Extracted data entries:
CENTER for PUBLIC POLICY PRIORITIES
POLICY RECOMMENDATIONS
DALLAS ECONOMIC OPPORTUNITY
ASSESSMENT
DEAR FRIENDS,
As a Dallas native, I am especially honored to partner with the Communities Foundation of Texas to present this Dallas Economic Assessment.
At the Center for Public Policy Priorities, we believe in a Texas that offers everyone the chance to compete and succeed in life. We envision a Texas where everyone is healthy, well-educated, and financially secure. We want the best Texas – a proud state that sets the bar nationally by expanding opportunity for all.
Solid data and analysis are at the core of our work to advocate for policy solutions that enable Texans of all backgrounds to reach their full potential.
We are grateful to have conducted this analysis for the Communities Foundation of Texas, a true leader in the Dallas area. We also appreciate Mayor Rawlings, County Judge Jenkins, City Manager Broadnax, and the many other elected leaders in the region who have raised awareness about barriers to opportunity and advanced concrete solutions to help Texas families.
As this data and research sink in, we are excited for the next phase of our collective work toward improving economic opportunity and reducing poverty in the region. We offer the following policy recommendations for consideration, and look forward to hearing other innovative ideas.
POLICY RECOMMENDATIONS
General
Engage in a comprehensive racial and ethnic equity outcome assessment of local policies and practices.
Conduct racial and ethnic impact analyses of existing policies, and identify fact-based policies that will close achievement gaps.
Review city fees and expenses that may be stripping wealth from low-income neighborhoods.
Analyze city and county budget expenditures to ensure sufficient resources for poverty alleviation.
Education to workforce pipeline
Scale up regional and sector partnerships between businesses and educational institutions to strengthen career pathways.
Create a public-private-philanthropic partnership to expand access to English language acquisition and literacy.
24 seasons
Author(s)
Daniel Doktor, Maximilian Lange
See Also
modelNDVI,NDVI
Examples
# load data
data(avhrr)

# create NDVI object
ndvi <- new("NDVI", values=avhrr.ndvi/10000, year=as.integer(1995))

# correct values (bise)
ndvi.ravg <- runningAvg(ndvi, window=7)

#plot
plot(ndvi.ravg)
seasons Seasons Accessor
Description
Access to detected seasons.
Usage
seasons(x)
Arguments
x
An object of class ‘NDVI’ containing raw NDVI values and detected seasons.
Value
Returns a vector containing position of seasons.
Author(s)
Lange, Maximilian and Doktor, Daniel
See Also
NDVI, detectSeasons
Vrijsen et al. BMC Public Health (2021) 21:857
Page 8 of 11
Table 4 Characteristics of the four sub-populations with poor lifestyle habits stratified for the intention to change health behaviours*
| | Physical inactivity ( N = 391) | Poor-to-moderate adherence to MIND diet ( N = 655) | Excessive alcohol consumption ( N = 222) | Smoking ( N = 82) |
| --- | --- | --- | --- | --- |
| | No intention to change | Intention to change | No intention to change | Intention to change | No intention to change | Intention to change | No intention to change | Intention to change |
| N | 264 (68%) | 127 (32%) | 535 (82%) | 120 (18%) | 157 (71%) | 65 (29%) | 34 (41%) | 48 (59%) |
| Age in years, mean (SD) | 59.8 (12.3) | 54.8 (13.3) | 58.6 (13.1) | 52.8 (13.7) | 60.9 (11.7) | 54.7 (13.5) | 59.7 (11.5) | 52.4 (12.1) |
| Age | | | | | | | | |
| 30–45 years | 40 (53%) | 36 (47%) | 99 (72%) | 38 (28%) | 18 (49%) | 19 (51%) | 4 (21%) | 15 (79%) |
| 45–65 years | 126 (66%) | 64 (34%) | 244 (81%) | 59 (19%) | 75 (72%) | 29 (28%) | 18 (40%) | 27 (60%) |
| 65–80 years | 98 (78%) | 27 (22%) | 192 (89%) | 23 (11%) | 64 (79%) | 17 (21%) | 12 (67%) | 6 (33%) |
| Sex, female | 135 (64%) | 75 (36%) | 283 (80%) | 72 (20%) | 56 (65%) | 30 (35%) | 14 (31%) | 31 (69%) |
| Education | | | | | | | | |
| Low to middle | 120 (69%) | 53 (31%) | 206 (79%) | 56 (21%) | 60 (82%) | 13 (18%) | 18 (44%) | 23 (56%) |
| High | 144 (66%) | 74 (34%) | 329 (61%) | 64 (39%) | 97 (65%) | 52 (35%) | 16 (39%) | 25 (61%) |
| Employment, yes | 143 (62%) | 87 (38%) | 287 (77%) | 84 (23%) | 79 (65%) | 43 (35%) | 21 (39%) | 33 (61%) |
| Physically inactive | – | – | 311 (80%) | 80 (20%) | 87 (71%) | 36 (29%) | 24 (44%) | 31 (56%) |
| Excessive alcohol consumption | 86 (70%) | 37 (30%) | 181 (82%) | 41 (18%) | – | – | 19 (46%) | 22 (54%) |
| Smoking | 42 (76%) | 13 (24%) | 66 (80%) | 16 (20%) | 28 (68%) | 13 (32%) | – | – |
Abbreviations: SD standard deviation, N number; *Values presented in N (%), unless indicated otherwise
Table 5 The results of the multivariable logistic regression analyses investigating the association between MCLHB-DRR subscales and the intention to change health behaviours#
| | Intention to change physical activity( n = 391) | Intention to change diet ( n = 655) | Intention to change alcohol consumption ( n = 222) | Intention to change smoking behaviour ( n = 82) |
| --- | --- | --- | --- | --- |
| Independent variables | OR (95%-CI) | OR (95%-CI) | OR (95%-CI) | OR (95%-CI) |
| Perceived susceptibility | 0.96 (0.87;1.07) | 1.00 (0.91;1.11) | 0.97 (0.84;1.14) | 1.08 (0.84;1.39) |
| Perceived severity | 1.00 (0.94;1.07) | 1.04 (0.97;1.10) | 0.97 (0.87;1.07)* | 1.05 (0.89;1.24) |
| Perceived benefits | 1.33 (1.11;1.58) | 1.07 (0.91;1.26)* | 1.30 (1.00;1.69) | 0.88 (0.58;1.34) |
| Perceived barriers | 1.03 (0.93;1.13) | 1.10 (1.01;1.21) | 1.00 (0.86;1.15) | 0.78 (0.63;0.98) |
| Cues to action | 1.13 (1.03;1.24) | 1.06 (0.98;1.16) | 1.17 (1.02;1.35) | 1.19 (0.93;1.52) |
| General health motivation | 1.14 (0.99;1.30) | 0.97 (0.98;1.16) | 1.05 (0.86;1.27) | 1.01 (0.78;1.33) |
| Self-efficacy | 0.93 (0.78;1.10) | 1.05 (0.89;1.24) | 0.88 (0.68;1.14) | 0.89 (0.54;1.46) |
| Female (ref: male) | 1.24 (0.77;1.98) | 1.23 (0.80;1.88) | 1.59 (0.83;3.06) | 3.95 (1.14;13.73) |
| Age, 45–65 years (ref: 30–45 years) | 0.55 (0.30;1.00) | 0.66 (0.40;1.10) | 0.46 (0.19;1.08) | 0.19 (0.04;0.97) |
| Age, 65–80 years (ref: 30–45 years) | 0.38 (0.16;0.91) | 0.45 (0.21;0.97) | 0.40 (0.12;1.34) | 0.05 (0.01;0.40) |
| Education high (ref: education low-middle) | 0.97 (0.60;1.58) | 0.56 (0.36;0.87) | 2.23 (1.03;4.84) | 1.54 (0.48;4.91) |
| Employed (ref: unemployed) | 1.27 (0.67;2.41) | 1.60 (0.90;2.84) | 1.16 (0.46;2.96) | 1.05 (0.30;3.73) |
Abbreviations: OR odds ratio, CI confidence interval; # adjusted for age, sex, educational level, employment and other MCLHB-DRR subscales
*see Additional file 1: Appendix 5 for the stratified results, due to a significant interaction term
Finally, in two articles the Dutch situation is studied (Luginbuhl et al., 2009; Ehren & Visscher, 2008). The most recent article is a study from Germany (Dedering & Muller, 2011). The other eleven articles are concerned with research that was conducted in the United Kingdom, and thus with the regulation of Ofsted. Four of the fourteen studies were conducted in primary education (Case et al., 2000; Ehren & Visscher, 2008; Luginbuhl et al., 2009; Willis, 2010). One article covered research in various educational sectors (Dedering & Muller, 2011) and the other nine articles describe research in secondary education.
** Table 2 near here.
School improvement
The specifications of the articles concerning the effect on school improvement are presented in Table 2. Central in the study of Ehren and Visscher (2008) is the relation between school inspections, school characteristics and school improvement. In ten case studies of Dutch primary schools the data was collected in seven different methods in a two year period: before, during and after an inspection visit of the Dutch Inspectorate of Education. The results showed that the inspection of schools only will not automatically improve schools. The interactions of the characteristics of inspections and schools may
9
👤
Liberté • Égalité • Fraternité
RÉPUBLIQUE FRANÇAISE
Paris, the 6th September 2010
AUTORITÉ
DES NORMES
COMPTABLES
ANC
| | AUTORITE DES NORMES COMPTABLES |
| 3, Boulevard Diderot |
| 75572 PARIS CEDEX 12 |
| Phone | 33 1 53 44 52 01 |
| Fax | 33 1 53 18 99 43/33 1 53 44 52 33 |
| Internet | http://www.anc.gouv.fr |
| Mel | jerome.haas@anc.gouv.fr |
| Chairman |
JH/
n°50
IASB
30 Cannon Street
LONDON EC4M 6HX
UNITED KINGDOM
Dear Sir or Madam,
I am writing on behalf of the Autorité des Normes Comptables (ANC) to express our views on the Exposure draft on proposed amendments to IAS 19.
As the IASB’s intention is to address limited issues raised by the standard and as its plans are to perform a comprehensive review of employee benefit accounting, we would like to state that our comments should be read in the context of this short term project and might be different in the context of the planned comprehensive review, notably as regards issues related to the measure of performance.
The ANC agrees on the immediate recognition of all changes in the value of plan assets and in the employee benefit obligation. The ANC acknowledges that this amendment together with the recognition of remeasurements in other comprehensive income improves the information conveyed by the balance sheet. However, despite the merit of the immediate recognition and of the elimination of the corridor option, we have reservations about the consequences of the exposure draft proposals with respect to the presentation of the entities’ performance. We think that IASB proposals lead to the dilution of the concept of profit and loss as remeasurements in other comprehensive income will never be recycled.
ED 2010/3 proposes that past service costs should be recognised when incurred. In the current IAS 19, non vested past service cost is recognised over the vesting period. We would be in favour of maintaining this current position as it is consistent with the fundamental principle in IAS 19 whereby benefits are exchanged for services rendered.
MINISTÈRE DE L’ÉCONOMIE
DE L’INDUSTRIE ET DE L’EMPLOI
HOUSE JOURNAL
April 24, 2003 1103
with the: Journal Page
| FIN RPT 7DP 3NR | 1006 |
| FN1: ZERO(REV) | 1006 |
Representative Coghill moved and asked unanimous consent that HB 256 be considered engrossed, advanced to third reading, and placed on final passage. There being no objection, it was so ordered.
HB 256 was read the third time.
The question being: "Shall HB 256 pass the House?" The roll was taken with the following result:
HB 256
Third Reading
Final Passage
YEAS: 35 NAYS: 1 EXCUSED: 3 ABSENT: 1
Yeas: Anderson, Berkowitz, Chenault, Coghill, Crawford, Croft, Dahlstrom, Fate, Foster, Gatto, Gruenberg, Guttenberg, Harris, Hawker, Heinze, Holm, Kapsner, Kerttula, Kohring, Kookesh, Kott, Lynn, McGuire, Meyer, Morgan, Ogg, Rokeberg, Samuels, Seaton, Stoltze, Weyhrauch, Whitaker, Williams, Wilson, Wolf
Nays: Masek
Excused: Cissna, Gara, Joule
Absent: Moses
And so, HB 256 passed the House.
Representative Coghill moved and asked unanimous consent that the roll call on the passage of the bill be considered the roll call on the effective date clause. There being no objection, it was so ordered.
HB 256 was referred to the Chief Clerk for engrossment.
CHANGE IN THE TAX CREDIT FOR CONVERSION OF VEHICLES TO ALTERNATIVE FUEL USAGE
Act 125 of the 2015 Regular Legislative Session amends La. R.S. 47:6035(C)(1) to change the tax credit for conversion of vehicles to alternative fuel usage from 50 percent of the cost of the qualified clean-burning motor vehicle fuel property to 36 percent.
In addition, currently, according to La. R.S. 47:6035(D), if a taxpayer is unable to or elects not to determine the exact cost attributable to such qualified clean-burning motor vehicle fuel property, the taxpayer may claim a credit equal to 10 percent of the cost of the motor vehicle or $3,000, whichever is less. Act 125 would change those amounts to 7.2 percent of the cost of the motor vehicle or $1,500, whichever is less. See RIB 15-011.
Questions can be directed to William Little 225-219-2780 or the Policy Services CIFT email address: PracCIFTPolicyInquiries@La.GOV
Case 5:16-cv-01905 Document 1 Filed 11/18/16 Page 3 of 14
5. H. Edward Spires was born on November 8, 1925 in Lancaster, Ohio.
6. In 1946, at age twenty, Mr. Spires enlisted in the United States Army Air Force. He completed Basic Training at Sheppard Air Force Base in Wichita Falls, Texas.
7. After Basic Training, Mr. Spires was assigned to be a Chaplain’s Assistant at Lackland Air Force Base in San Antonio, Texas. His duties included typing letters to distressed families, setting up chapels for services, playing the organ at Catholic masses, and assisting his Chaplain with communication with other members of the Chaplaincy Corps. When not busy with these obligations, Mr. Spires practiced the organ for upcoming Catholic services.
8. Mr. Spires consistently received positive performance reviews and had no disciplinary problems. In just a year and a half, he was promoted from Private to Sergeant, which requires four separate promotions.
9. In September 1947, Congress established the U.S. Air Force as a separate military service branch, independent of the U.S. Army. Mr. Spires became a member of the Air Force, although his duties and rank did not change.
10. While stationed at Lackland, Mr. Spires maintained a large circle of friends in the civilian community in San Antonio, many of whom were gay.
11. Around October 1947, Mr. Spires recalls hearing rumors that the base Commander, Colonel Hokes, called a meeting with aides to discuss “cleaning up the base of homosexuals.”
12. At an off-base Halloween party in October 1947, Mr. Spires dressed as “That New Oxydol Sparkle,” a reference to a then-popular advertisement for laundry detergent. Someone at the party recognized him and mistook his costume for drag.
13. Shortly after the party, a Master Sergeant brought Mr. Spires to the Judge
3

◆ **PROBLEM**: Could you reproduce exactly the lines of the entries above, from the one with "Solid data and" through the one with "We are grateful", and nothing else?

◆ **FINAL ANSWER**:
Solid data and analysis are at the core of our work to advocate for policy solutions that enable Texans of all backgrounds to reach their full potential.
We are grateful to have conducted this analysis for the Communities Foundation of Texas, a true leader in the Dallas area. We also appreciate Mayor Rawlings, County Judge Jenkins, City Manager Broadnax, and the many other elected leaders in the region who have raised awareness about barriers to opportunity and advanced concrete solutions to help Texas families.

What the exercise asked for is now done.